Starting with $\int_{0}^{\pi}{e^{2\cos(x)}\, dx}$ we have:
$$\begin{align} \int_{0}^{\pi}{e^{2\cos(x)}\, dx} &= \int_{0}^{\pi}{\sum_{k=0}^{\infty}{\frac{[2\cos(x)]^k}{k!}}\, dx}\\ &= \sum_{k=0}^{\infty}{\frac{2^k}{k!}\int_{0}^{\pi}{\cos^k(x)\, dx}} \end{align}$$
I think the sum/integral interchange is valid.

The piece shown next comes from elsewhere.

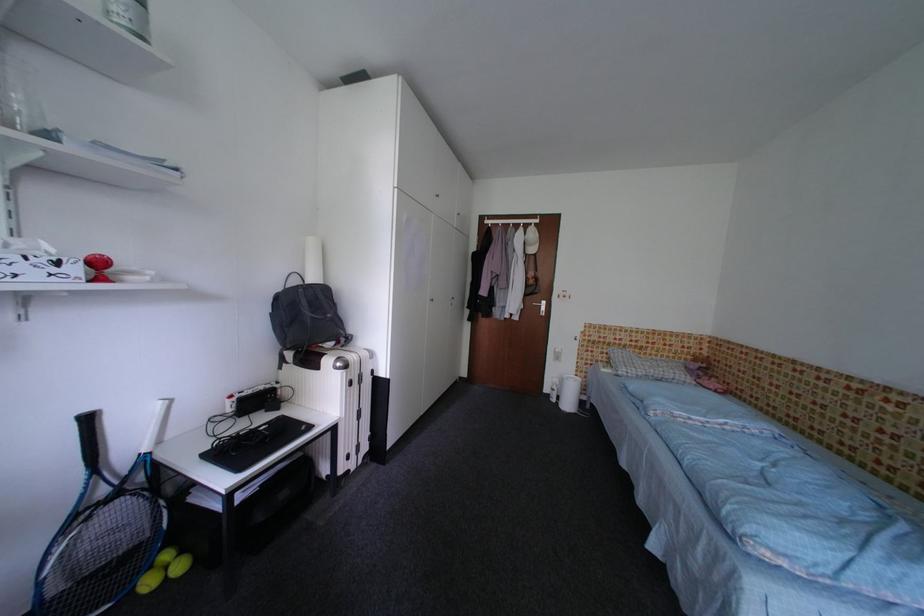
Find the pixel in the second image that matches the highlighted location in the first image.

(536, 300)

Continuing with the integral we see that for $k=2n+1, n\in\mathbb{N}$ $$\int_{0}^{\pi}{\cos^{2n+1}(x)\, dx}=\int_{-\pi}^{\pi}{\cos^{2n+1}(x)\, dx}=0$$
That leaves the $k=2n$ case, let’s start by defining:
$$I_{2n}:=\int_{0}^{\pi}{\cos^{2n}(x)\, dx}$$
Continuing:
$$\int_{0}^{\pi}{\cos^{2n}(x)\, dx}=\int_{0}^{\pi}{\cos^{2n-1}(x)\cos(x)\, dx}$$
(IBP, first terms go to zero and the integral is left over)
$$\begin{align}\int_{0}^{\pi}{\cos^{2n-1}(x)\cos(x)\, dx}&=(2n-1)\int_{0}^{\pi}{\cos^{2n}(x)+(2n-3)\sin^2(x)\cos^{2n-2}(x)\, dx}\\&=(2n-1)\int_{0}^{\pi}{\cos^{2n}(x)+(2n-3)(1-\cos^2(x))\cos^{2n-2}(x)}\\&=(2n-1)\int_{0}^{\pi}{\cos^{2n}(x)+(2n-3)[\cos^{2n-2}(x)-\cos^{2n}(x)]\, dx}\\&=(2n-1)\int_{0}^{\pi}{(4-2n)\cos^{2n}(x)+(2n-3)\cos^{2n-2}(x)\, dx}\\&=(2n-1)(4-2n)\int_{0}^{\pi}{\cos^{2n}(x)\, dx}+(2n-1)(2n-3)\int_{0}^{\pi}{\cos^{2n-2}(x)\, dx}\\&=(2n-1)(4-2n)I_{2n}+(2n-1)(2n-3)I_{2n-2}\\&=-2(2n-1)(n-2)+(2n-1)(2n-3)I_{2n-2}\end{align}$$
In the end we have, assuming everything is correct here:
$$\begin{align}I_{2n} &= -2(2n-1)(n-1)I_{2n}+(2n-1)(2n-3)I_{2n-2}\\\implies I_{2n}&=\frac{(2n-1)(2n-3)}{4n^2-6n+3}I_{2n-2}\end{align}$$
But this doesn’t work for $I_2$ for example, so something must be wrong here.